## Texto de lectura:
┄┄┄┄┄┄┄┄┄┄┄┄┄┄┄┄┄┄┄┄

El proyecto evita que los jóvenes se involucren en pandillas o marchas

“Nos enseñaron a detectar una actitud sospechosa”

- 28 de octubre de 2014 - 00:00
El primer turno de la brigada de padres inicia a las 12:00 hasta las 13:30, a la salida de clases. Foto: Santiago Aguirre/ El Telégrafo

El proyecto evita que los jóvenes se involucren en pandillas o marchas

Con chalecos reflectivos, 3 padres de familia resguardan la seguridad de los estudiantes del Colegio Fiscal Eloy Alfaro, en el norte de Quito. Es la primera vez que realizan esta tarea, pero están animados, porque les preocupa el consumo de drogas, de alcohol y, sobre todo, la delincuencia del sector.

“Es una tarea voluntaria y necesaria para nuestros jóvenes”, dice Patricio Díaz, rector de la institución. Él cree que en los últimos meses la zona se ha vuelto insegura porque la cabecera norte del exaeropuerto (una zona que no es muy habitada) ha sido foco de robos.

“Además tenemos estudiantes del Comité del Pueblo, de la Planada, la Jaime Roldós, Carcelén, Calderón, La Pulida. Son estudiantes de estratos medios bajos, entonces sí teníamos un enorme problema con la formación de pandillas, también del ‘bullying’ del que eran víctimas los estudiantes. Tuvimos que actuar de inmediato”, asegura Díaz.

┄┄┄┄┄┄┄┄┄┄┄┄┄┄┄┄┄┄┄┄

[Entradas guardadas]
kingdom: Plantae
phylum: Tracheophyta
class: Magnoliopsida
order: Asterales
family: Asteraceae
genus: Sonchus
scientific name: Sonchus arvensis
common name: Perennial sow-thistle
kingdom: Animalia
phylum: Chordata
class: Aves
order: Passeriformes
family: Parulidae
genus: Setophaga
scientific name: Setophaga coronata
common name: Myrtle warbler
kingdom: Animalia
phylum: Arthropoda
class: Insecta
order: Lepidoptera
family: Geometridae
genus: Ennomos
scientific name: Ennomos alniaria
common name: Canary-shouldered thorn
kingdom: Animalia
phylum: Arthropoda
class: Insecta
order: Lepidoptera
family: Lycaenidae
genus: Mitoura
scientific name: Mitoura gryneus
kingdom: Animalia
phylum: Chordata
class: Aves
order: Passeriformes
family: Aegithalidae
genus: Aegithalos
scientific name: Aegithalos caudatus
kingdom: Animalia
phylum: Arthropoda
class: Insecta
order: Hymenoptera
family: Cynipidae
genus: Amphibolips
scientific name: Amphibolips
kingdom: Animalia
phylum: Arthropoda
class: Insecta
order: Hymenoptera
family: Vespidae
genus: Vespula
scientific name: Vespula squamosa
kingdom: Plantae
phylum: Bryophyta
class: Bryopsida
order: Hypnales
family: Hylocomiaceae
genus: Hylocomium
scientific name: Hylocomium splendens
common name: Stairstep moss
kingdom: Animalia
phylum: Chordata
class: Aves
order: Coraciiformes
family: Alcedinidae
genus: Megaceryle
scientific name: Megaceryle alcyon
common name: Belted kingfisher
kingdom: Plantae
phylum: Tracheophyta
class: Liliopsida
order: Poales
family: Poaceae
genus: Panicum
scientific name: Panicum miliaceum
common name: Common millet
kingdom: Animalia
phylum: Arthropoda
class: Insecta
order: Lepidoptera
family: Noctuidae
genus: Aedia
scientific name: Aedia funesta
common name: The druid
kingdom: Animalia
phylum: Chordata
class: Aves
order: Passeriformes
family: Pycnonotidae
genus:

┄┄┄┄┄┄┄┄┄┄┄┄┄┄┄┄┄┄┄┄

## Tareas y ejercicios:
1. Reescribe el fragmento del texto sobre la brigada de padres que empieza con "Con chalecos reflectivos, 3" y sigue hasta "delincuencia del sector.", renombrando "chalecos reflectivos" como "chalecos fosforescentes".
2. Continúa, por favor, el texto sobre la brigada de padres a partir de su última oración.
Las filas son un material independiente del texto sobre la brigada de padres.

## Respuestas:
1.
Con chalecos fosforescentes, 3 padres de familia resguardan la seguridad de los estudiantes del Colegio Fiscal Eloy Alfaro, en el norte de Quito. Es la primera vez que realizan esta tarea, pero están animados, porque les preocupa el consumo de drogas, de alcohol y, sobre todo, la delincuencia del sector.

2.
Por ello, en el colegio, en el que estudian 3.300 jóvenes, desde el año pasado entre 10 y 12 padres realizan brigadas diarias en 2 horarios: al mediodía y en la noche.

Varios padres incluso se han capacitado para hacer estos controles. Hace semanas, alrededor de 300 asistieron a una charla con la Policía Nacional sobre reconocimiento del perfil de un delincuente. “Nosotros debemos saber cómo evitar la presencia de algún extraño. Nos enseñaron a detectar una actitud sospechosa. Ellos no  muestran el rostro, su forma de vestir en algunos casos es rara y no se muestran de frente”, explica Luis Vásquez, presidente de la Coordinadora de Padres de Familia.

Vásquez cree que además de las brigadas hay que entablar un mayor diálogo con los jóvenes y captar su confianza. “Creo que debemos socializar más con los muchachos, darles más charlas (...) hablar de aquello que les preocupa y también de situaciones a las que pueden estar expuestos como las drogas y el ‘bullying’”, aseguró.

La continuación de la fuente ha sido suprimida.